Das vorliegende Zwangsvollstreckungsverfahren erfüllt nach dem Gesagten nicht die Voraussetzungen einer geschmacksmusterrechtlichen Streitigkeit. Der Antragsgegnerin ist auferlegt worden, die Namen, Anschriften von Herstellern, Vorbesitzern, Lieferanten, Abnehmern und Verkaufsstellen sowie die Mengen der umgesetzten Veneers anzugeben. Wie den Akten zu entnehmen ist, ist sie dieser Verpflichtung, wenn auch sukzessive, durch die Mitteilung ihres Lieferanten und ihrer Abnehmerin sowie durch die Vorlage ihrer Preisliste und die Angabe der Summe der verkauften Veneers nachgekommen. Zwischen den Parteien gab es nicht etwa einen Streit darüber, ob die betreffenden Produkte Gegenstand der Unterlassungsverfügung waren oder nicht. Somit bedurfte es auf der Gegenseite ersichtlich nicht der Unterstützung durch einen Patentanwalt. Das Verfahren hätte vielmehr auch allein von den – zumal in wettbewerblichen Streitigkeiten offensichtlich erfahrenen – anwaltlichen Bevollmächtigten der Antragstellerin betrieben werden können.

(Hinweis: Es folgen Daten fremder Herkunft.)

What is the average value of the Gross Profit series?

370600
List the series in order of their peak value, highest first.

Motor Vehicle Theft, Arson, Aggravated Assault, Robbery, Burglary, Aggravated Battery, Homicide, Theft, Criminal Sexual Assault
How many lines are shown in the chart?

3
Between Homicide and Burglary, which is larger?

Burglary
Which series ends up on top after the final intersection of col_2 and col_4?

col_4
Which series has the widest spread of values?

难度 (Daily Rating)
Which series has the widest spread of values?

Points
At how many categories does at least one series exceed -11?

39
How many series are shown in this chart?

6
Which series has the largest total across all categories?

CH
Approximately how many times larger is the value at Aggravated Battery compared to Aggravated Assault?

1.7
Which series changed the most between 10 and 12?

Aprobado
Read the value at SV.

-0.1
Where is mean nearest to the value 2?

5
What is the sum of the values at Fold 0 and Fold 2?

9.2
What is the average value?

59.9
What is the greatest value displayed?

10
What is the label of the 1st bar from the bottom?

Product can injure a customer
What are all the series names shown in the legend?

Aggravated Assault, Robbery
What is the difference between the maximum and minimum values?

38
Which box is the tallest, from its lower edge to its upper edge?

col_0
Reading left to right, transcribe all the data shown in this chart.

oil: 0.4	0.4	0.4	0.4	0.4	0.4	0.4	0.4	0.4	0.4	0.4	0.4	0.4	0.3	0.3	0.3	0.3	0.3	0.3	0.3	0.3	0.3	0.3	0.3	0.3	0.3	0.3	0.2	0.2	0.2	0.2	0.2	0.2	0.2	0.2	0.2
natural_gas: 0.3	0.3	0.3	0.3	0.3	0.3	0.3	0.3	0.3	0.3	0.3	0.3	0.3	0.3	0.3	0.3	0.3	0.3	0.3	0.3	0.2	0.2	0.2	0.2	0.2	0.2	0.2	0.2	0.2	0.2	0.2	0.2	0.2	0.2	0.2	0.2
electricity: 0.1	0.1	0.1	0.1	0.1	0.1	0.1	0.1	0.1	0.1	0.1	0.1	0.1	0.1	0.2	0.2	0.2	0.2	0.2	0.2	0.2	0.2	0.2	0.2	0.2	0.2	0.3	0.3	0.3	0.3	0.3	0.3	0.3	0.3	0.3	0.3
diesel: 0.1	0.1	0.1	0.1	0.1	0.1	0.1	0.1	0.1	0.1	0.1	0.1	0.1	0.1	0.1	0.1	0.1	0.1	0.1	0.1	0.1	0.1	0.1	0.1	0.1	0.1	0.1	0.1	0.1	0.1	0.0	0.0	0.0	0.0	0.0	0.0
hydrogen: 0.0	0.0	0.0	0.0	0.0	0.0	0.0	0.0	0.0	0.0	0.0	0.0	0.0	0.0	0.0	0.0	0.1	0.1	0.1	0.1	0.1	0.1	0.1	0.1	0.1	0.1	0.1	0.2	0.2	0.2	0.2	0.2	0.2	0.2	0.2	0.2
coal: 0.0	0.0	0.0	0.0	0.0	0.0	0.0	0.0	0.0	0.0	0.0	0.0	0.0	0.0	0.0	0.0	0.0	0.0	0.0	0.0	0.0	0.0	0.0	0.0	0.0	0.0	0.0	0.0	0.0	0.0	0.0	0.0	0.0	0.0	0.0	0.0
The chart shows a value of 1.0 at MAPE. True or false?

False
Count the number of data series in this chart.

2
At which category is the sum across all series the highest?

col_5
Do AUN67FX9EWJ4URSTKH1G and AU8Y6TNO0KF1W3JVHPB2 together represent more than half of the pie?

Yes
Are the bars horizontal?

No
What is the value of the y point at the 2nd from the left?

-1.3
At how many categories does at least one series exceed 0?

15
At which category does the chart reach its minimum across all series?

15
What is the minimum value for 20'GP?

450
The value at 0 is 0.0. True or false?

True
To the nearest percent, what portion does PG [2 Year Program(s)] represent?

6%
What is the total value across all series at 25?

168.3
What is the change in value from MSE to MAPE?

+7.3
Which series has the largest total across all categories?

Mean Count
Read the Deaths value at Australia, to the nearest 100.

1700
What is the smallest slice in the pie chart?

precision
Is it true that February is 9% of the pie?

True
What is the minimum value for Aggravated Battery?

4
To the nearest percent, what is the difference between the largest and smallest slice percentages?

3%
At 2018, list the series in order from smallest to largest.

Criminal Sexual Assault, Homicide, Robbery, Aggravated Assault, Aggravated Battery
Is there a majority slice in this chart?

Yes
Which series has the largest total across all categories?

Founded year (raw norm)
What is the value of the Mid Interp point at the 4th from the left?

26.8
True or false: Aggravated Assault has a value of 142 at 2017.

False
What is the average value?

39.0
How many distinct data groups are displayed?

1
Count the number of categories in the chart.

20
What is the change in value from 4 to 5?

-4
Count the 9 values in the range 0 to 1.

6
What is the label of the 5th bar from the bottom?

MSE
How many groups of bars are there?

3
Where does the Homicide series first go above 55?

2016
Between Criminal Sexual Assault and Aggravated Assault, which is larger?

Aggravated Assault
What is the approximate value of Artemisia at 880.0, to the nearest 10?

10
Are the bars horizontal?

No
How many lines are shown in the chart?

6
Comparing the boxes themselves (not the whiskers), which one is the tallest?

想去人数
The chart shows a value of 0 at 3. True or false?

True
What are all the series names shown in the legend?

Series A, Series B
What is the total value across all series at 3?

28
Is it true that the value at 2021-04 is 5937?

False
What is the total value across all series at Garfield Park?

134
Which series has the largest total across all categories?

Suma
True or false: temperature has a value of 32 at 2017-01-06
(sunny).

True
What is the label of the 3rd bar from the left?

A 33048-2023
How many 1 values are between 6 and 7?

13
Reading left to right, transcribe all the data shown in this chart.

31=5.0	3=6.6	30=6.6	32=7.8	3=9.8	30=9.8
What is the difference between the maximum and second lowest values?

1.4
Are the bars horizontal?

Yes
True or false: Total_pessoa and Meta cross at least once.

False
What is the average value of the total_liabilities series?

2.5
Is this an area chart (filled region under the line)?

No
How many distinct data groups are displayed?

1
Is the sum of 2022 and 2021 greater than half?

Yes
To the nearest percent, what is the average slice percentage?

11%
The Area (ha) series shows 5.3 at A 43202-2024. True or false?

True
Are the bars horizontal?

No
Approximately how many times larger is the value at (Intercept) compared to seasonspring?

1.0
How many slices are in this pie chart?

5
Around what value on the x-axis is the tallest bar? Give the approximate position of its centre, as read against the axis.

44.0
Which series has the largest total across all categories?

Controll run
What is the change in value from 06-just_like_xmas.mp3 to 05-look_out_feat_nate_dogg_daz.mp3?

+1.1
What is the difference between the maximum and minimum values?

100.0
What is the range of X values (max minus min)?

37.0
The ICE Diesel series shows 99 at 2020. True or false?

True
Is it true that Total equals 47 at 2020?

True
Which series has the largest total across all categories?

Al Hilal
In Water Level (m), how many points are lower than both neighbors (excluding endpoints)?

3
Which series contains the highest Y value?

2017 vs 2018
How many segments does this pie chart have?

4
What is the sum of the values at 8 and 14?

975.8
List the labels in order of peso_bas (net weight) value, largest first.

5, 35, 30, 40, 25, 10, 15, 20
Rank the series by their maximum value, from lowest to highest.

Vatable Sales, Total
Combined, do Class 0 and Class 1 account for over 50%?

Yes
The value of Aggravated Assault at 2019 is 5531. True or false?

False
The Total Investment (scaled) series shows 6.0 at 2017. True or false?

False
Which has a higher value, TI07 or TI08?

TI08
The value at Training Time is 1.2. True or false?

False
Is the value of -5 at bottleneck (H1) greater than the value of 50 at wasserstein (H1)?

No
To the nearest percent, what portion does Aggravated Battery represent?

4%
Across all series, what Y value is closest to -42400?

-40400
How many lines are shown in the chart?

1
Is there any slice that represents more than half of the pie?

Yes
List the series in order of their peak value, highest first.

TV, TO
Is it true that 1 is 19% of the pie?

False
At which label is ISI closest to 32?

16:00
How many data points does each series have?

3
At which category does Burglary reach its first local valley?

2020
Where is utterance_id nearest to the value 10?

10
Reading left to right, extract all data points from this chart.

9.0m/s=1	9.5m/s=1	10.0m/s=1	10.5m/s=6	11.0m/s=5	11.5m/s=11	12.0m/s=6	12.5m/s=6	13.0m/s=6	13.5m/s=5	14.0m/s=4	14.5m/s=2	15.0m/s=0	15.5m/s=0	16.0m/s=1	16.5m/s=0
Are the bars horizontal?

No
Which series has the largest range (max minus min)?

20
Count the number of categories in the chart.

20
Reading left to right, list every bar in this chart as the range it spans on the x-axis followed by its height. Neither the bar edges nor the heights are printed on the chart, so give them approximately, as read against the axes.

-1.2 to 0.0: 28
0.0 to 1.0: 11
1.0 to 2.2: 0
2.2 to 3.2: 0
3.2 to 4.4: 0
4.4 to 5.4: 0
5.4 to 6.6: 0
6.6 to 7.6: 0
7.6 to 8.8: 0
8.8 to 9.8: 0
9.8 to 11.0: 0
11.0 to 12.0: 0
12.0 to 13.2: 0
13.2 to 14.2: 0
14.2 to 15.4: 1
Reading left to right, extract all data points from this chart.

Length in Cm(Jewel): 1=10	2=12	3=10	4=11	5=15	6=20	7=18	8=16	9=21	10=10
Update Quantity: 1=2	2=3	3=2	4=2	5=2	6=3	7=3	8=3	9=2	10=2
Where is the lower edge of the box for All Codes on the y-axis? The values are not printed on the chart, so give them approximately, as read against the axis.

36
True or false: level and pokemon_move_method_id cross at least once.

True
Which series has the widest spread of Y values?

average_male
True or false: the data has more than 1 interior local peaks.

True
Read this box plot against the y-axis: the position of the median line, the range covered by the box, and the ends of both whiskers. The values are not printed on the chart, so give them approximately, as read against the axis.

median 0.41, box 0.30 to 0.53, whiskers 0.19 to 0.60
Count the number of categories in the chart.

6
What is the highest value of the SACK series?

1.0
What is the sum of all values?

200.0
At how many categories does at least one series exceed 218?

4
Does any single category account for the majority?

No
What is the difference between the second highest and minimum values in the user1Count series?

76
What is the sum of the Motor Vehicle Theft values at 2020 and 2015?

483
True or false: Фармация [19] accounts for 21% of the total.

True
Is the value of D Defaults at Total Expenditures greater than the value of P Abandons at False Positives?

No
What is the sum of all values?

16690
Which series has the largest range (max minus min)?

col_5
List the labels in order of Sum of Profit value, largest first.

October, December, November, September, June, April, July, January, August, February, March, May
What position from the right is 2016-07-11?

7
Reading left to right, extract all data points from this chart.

Der Senat verkennt nicht, dass das OLG Stuttgart eine Erstattungsfähigkeit der Kosten des Patentanwaltes nach § 52 Abs. 4 GeschmMG auch im Falle einer Zwangsvollstreckung zur Erzwingung einer Auskunft angenommen hat (Beschl. v. 21.3.2005 – 8 W 106/05). Das Gericht hat es dabei für die Annahme einer geschmacksmusterrechtlichen Streitsache genügen lassen, dass eine Meinungsverschiedenheit darüber, welche Gegenstände noch in den Auskunftsanspruch fallen und welche nicht, nicht habe ausgeschlossen werden können. Dieser, auf eine rein abstrakte Gefahrenlage abstellenden Betrachtungsweise folgt der Senat nicht. Vielmehr ist in jedem Einzelfall zu prüfen, ob konkrete Anhaltpunkte für eine solche Auseinandersetzung vorliegen.
2. Greift eine Kostenerstattungspflicht der Antragsgegnerin nicht schon auf der Grundlage von § 52 Abs. 4 GeschmMG, so hat die Antragstellerin auch nicht dargelegt, dass die Mitwirkung ihrer Patentanwälte aus sonstigen Gründen erforderlich war. Dafür ist nichts ersichtlich. Es kann auf das oben Gesagte verwiesen werden.